For simple cases, there are no code changes required once you add @Component. But for complex cases, you may need to move code from your constructor into an init() or start() method that's called alter, once all dependencies are satisfied. Because these methods are all called automatically, you can just define an init() or start() method and put the code there. If your framework already has an "init()" or "start()" method that conflicts, use IAltComponent and override _init() or _start().

Constructor properties

Normally a property assignment is initialized as part of the init code for the instance, or in the preInit method for an @Component. There is no guarantee these properties will be initialized before binding expressions run and so the value might be null, even when initialized. For important properties, where null checks become awkward, use constructor properties. This is set via an annotation: @CompilerSettings(constructorProperties="name1,name2"). The initialization value for a constructor property cannot refer to other properties of the instance since they will be run before the instance is created and passed to a generated constructor. This generated constructor is automatically propagated to all sub-objects that might inherit from a base object.

Issues and warnings

Note: When using @Component, the constructor code is run before reference properties are assigned unless they are constructor properties. It would be nice if by the time constructor code is run, all instance variables are at least assigned unless a recursive reference prevents it.

It would be nice to be able to configure the list of stages required for a given component class (e.g. init, start, validate, etc.)

Scopes: customizing object lifecycle

A declarative framework that only supports static objects only goes so far. StrataCode makes the object lifecycle a customization "hinge point" so the same object operator can be used to create applications deployed where instances live with different lifecycles. For example, deploy an application which runs with separate state for each window, versus a shared state keeping all windows for the same session in sync, or all windows sharing the same collaboration session in sync.

Adding a new lifecycle gives a framework developer a powerful new way to reuse declarative applications. To add a new lifecycle, you add code templates to customize the generated getX method for accessing that instance, how fields are synchronized, add init-code for creating a new instance or destroying an instance.

The framework developer can structure layers that provide defaults to make it easy.

Framework layers can control the lifecycle of the page objects by using the scope operator or the @Scope annotation.

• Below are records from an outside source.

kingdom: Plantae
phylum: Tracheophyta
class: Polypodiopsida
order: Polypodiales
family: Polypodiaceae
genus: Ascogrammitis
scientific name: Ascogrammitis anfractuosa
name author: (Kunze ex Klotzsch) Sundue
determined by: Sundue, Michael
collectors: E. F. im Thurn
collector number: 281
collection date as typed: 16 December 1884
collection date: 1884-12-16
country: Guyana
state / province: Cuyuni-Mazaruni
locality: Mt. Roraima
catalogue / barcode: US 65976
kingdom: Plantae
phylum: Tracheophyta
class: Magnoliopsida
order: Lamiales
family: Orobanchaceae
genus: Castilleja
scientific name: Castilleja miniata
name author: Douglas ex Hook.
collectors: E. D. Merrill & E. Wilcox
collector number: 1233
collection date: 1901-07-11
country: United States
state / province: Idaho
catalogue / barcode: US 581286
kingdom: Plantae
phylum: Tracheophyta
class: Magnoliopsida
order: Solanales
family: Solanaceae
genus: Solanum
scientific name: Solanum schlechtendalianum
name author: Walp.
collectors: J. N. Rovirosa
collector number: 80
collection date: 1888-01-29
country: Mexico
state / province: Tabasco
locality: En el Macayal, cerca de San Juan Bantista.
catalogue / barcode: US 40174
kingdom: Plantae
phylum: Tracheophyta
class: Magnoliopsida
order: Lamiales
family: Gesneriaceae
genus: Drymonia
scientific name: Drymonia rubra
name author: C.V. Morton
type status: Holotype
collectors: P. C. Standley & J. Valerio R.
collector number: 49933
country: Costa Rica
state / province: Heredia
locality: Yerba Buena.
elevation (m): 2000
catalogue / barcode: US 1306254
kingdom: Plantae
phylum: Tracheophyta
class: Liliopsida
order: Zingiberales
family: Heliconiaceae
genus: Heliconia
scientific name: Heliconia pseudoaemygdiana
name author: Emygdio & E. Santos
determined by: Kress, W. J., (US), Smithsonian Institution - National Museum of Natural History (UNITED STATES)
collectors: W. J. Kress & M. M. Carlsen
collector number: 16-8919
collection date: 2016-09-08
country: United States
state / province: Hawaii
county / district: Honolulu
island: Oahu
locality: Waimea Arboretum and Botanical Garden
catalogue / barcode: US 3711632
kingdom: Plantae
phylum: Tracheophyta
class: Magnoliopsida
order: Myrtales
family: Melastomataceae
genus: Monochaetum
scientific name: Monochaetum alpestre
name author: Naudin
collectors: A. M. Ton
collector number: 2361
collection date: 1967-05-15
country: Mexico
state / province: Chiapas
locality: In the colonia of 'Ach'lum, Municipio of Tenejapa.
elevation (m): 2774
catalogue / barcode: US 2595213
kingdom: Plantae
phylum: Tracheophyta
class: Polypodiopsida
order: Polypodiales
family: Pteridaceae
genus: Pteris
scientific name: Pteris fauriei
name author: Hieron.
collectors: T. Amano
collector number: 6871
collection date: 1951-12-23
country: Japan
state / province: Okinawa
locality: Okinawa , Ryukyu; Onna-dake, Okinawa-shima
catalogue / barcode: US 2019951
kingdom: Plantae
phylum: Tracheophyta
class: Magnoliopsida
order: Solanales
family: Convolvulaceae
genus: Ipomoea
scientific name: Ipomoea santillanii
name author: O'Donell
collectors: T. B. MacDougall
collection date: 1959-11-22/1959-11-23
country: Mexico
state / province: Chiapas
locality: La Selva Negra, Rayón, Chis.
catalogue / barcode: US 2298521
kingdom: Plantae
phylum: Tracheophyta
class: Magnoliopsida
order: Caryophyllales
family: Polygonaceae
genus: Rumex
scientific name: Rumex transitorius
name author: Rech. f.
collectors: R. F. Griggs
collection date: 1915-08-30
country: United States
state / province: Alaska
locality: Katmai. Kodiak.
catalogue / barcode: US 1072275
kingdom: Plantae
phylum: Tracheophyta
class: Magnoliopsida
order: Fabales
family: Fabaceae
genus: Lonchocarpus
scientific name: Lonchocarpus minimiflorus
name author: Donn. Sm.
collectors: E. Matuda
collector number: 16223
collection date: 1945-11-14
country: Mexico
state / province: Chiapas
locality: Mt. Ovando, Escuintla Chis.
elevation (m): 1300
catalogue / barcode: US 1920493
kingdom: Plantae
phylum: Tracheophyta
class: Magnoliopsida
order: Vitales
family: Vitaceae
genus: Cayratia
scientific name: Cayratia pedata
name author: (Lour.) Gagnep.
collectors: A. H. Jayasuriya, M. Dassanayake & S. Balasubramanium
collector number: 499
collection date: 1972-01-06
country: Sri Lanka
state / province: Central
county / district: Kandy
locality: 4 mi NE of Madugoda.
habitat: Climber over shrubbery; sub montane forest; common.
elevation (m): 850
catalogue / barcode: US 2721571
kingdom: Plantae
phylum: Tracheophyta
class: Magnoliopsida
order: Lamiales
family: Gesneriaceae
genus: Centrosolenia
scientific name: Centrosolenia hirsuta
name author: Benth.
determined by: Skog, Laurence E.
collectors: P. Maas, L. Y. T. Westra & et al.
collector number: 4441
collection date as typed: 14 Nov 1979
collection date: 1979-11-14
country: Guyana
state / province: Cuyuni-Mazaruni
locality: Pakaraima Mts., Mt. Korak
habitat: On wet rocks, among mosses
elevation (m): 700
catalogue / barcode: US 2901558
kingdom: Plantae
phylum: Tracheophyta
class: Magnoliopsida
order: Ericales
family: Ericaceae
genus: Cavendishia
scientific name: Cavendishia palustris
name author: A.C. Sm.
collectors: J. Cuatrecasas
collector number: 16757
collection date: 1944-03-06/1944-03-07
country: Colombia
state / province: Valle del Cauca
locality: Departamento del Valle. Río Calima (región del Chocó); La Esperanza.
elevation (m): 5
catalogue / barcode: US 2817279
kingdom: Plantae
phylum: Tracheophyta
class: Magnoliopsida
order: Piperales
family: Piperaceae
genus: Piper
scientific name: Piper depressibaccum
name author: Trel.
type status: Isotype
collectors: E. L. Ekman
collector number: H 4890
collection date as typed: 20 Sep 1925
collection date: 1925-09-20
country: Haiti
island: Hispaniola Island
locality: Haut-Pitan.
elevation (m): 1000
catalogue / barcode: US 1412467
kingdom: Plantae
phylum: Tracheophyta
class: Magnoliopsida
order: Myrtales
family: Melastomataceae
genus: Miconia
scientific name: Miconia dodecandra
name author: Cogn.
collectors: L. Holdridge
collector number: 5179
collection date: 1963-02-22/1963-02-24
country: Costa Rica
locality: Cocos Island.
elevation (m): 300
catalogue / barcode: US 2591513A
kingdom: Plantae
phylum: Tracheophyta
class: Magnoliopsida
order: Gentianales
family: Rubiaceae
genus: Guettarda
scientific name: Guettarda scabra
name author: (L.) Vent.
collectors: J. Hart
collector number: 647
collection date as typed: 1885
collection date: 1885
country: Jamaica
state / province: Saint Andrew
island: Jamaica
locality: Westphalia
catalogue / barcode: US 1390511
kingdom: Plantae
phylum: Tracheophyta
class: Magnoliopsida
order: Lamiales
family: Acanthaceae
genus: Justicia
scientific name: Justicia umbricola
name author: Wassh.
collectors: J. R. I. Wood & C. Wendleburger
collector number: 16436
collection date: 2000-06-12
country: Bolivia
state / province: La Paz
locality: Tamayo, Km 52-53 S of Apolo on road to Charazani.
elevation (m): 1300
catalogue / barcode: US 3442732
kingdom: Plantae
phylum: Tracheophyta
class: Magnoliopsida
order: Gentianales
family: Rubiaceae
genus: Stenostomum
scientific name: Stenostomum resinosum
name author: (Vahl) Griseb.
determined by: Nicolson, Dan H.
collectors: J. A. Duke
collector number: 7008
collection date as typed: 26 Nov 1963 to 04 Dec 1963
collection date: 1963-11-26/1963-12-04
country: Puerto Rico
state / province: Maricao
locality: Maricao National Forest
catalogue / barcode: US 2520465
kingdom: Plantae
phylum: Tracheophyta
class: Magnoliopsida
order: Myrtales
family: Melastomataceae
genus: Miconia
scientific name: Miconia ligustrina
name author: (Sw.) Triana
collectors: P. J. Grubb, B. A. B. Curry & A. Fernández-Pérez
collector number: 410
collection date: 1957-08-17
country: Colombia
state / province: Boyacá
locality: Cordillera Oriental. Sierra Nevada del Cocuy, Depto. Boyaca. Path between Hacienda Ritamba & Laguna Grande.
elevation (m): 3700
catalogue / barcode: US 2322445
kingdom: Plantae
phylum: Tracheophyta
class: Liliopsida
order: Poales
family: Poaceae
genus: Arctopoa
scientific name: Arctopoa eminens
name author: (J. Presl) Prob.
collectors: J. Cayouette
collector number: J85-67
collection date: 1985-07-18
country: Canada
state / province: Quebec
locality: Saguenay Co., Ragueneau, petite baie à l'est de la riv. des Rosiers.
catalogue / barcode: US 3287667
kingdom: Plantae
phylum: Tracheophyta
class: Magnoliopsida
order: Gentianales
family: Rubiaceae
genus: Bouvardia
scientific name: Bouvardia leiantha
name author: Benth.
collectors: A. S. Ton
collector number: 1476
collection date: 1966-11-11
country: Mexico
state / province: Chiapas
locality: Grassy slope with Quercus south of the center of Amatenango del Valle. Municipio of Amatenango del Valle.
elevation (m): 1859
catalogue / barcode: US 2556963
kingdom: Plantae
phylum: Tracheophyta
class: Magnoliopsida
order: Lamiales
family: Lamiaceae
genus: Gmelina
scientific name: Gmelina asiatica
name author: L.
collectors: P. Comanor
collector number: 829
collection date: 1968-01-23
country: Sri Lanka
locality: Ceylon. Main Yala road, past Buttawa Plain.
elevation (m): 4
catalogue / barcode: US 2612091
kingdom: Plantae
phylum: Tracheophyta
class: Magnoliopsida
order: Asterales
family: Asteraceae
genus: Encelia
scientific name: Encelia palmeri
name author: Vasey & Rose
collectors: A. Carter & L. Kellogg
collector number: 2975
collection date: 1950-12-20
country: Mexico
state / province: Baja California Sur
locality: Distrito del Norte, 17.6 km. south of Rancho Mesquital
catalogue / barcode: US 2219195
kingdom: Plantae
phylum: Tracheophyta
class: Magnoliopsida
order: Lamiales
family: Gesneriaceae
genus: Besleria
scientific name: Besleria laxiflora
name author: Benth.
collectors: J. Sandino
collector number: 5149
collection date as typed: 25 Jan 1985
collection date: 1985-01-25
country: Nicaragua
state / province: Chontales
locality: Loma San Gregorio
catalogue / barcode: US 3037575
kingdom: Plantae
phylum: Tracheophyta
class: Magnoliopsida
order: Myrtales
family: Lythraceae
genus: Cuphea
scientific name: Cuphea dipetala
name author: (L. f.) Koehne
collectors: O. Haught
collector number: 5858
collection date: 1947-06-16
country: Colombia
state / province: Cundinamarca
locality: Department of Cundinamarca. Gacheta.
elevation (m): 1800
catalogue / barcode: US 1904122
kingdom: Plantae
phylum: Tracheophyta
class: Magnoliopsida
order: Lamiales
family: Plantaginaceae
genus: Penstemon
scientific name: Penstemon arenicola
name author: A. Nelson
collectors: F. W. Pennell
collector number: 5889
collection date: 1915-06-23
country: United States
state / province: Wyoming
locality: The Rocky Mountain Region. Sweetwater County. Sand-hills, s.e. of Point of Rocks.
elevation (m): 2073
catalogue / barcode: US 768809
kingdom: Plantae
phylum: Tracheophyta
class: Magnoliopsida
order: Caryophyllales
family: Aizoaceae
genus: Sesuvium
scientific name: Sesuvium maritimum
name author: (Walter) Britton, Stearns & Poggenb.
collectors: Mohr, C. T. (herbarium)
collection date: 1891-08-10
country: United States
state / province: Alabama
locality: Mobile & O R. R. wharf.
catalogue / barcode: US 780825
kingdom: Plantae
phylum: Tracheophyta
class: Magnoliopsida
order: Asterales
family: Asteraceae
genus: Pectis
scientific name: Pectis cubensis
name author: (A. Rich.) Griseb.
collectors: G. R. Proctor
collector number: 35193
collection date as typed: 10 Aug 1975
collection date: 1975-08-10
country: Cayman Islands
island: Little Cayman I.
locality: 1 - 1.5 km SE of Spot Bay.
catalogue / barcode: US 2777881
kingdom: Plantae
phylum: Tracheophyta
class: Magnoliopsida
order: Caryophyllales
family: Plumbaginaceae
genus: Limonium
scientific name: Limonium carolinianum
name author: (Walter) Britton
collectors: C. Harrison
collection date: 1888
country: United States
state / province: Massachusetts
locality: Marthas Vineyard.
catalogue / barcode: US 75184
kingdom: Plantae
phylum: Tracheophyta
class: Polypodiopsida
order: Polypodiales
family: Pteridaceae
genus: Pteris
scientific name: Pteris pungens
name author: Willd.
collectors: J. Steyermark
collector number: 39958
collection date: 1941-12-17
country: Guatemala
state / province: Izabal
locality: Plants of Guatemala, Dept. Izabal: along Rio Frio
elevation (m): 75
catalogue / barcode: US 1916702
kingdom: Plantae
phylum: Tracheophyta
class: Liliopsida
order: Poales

For example, the HTML framework provides these scopes:

  • global: like static instances on the server
  • app-global: per separate application id. For a web-application, by default the page's type-name is used as the application-id.
  • session: per browser session
  • app-session: per application specific browser session
  • window: per browser window
  • request: per request

Scopes are arranged in parent-child relationships, where a scope such as "app-session" can be a child of both "app-global" and "session".

When you use data binding with scopes, you can annotate certain bindings as "cross scope" bindings with @Bindable(crossScope=true). Events for these bindings are queued up before being delivered to the other scope. They would typically be delivered in a different thread, which was operating in the context of that scope. For example, if objects in a session are receiving events from a global object through a data binding, the binding would be marked 'cross scope'.

What this means is that you can build declarative, realtime, and collaborative applications which are thread-safe and efficient.

Note on crossScope: Today, you need to set the crossScope annotation manually but it seems likely in the future we can detect when it should be set automatically. Or at least generate a warning which propagates changes 'up scope' without a crossScope annotation. Also, the cost of crossScope is just another thread-local call to check if the scope has changed, plus the overhead for queuing the change when it has so it's possible we could even make this the default or at least warn when in a non-production environment.